■ YOUR TASKS
[1] Answer these questions from the impetigo passage, one per line:
(a) What are the two common types of impetigo?
(b) What kind of skin does primary impetigo affect?
(c) What is suggested and prescribed if the condition is present beyond two to three weeks?
[2] Duplicate the impetigo passage from "Treating Impetigo" up to and including "as atopic eczema.".
[3] Finish out the next part of the impetigo passage, picking up after its last sentence.

■ READING PASSAGE
====================

Treating Impetigo

Impetigo usually affects children and of those that contract this skin infection it generally takes places during nursery or school years. There are two common types of impetigo bullous and non bullous. Impetigo is also classified in stages, primary and secondary. Primary impetigo affects healthy skin however; secondary impetigo is usually associated with another underlying skin condition such as atopic eczema.

In the case where impetigo or symptoms of it are detected it is advisable to seek the medical advice of a Dr in order to rule out any other skin conditions that can often mimic impetigo. Although impetigo can heal itself and clear left alone, it can persist and spread to other parts of the body. If the condition shows signs of getting worse or is present beyond two to three weeks an anti biotic cream is suggested and prescribed to speed up recovery.

====================

■ INFORMATION GIVEN
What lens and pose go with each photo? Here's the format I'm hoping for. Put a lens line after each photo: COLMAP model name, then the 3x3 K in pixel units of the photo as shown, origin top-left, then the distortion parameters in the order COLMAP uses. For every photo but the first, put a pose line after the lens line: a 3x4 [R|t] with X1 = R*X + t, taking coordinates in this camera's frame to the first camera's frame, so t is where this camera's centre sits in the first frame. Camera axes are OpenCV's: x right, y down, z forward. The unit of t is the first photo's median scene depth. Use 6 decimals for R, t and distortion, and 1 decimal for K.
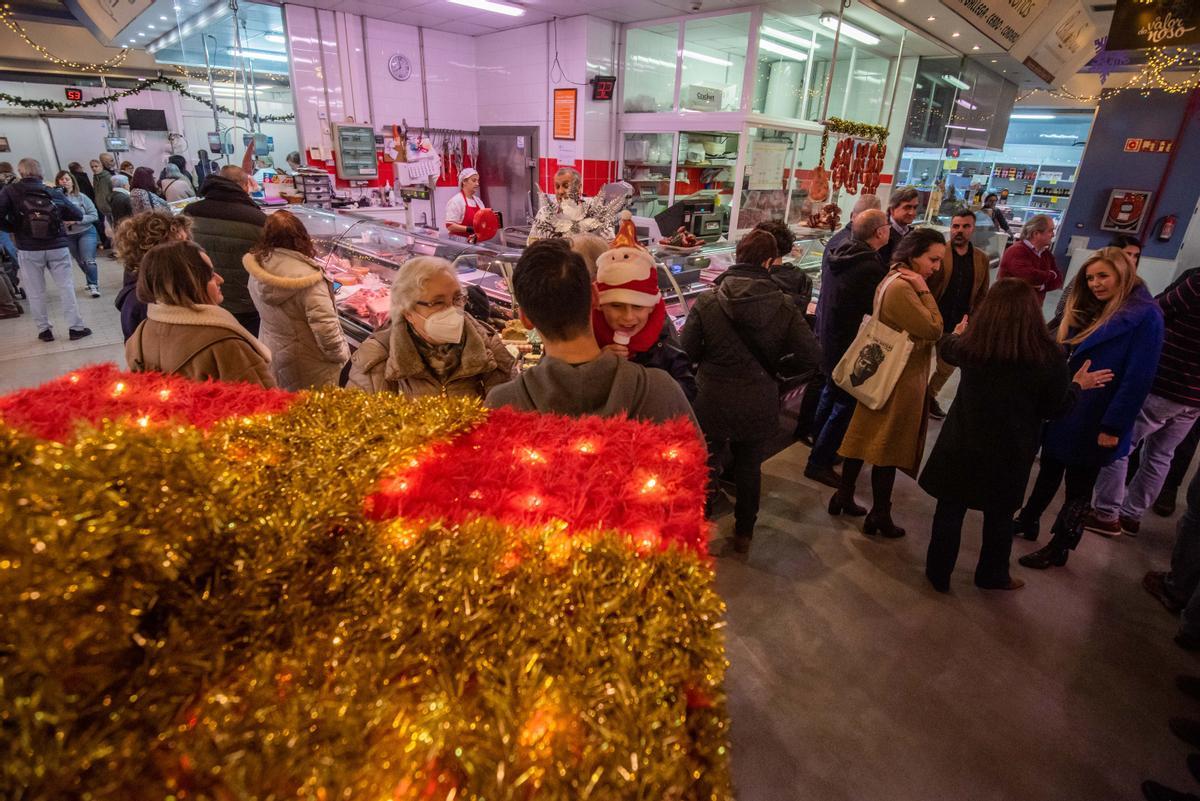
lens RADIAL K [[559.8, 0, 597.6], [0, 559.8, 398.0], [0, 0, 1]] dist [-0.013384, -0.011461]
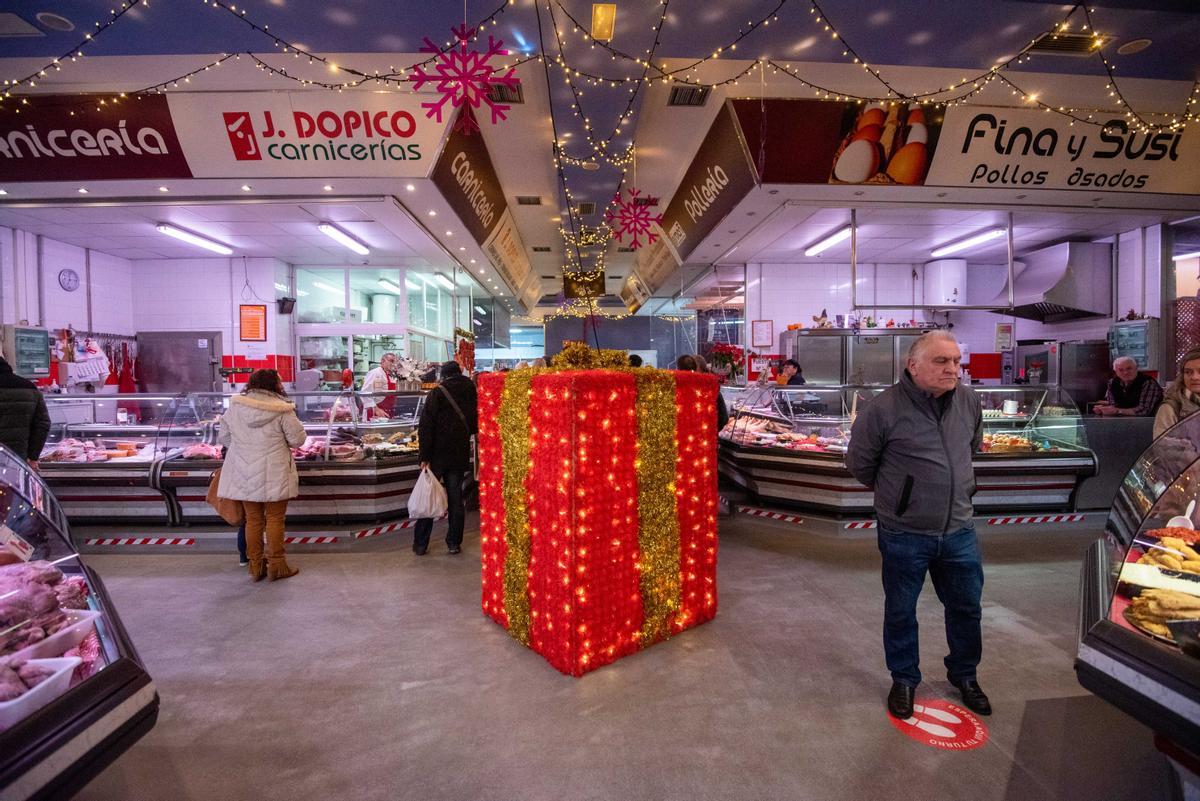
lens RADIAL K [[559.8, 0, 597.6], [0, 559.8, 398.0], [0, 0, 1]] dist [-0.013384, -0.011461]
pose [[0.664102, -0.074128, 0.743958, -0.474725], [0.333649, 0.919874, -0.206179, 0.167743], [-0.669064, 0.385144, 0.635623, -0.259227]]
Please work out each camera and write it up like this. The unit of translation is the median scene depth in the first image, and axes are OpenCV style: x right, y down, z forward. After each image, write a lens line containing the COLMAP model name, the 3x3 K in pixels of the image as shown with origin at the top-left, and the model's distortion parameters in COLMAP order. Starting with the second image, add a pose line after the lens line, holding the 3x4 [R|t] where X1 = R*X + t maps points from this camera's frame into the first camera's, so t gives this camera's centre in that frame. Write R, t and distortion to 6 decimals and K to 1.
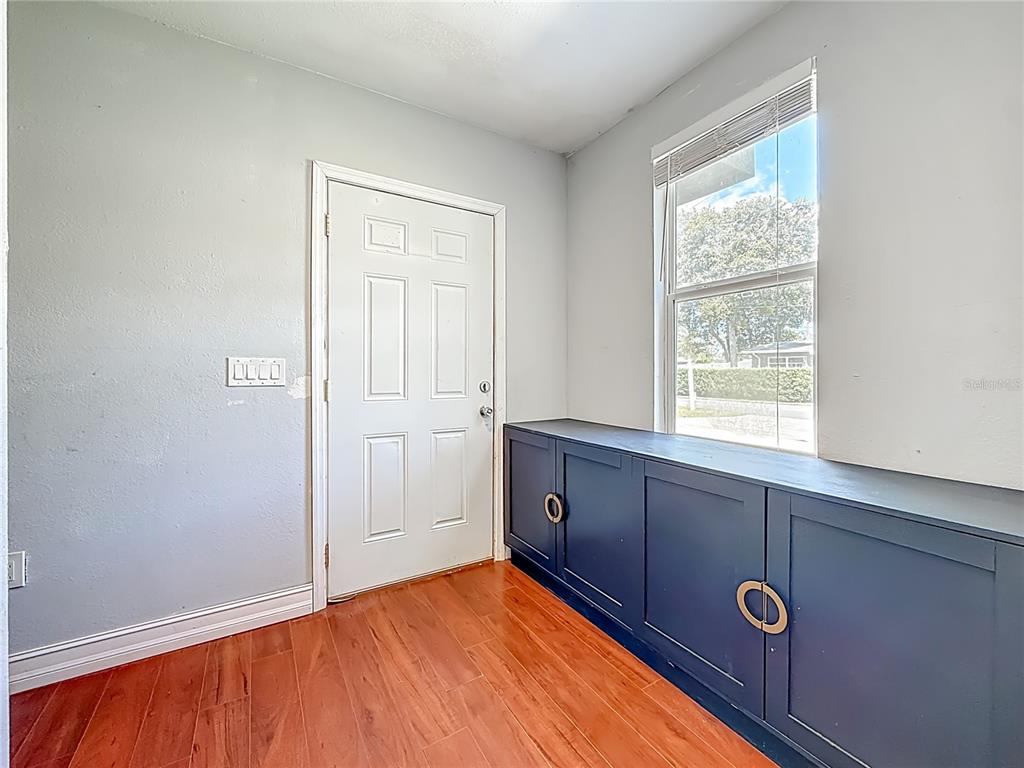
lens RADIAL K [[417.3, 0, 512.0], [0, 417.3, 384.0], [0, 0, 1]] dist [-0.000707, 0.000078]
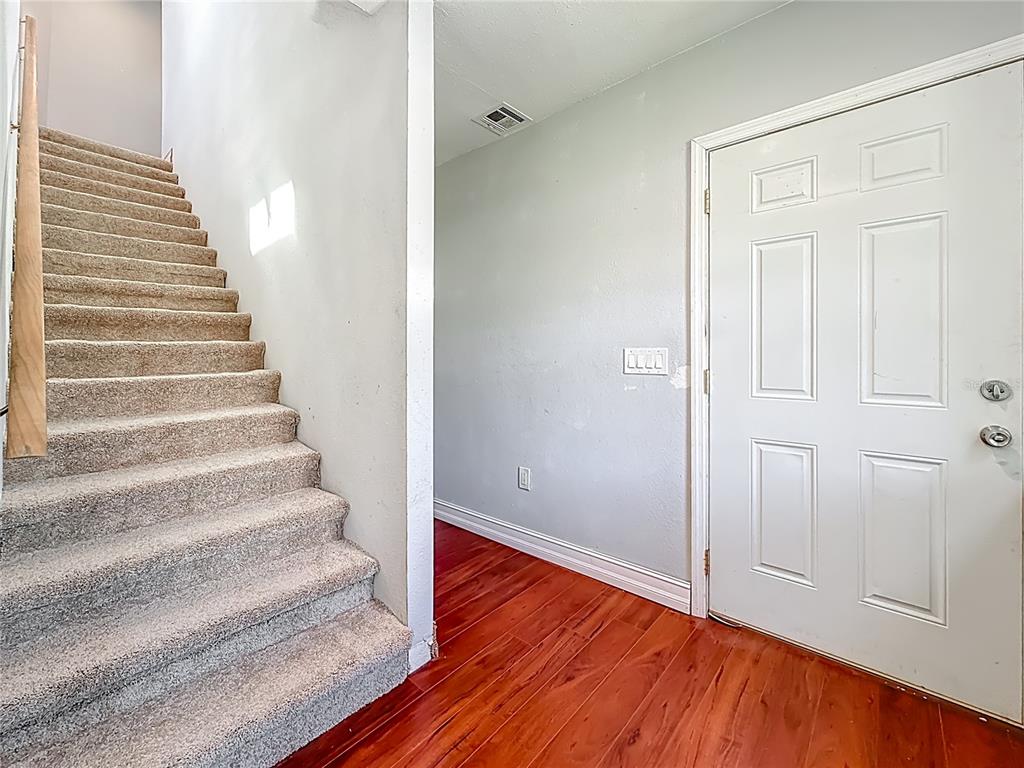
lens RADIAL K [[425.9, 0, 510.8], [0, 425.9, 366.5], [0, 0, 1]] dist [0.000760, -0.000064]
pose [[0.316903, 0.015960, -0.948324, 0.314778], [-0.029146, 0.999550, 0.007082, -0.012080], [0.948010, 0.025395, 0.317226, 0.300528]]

====================

■ RESPONSES TO THE EXERCISE
[1]
(a) Bullous and non bullous.
(b) Healthy skin.
(c) An anti biotic cream, to speed up recovery.

[2]
Treating Impetigo

Impetigo usually affects children and of those that contract this skin infection it generally takes places during nursery or school years. There are two common types of impetigo bullous and non bullous. Impetigo is also classified in stages, primary and secondary. Primary impetigo affects healthy skin however; secondary impetigo is usually associated with another underlying skin condition such as atopic eczema.

[3]
Bullous impetigo causes fluid filled blisters to appear on the skin, which can vary in size but it is the more common form non bullous impetigo that is generally contracted and recognised. Non bullous impetigo produces sores on the skin which once ruptured then leaves a crusty yellowy brown crust. It is known for its fast spreading nature, although people who contract it are no longer contagious after a forty eight hour period. Once the sores dry out and heal impetigo usually disappears but using an anti biotic cream will speed up the healing process.

Because non bullous impetigo is highly contagious in the early stages it is important to minimise the spreading. This can be done by avoiding touching or contact with the infected area, washing the hands often and regularly, not sharing towels, sheets or clothes and keeping children absent from school or nursery.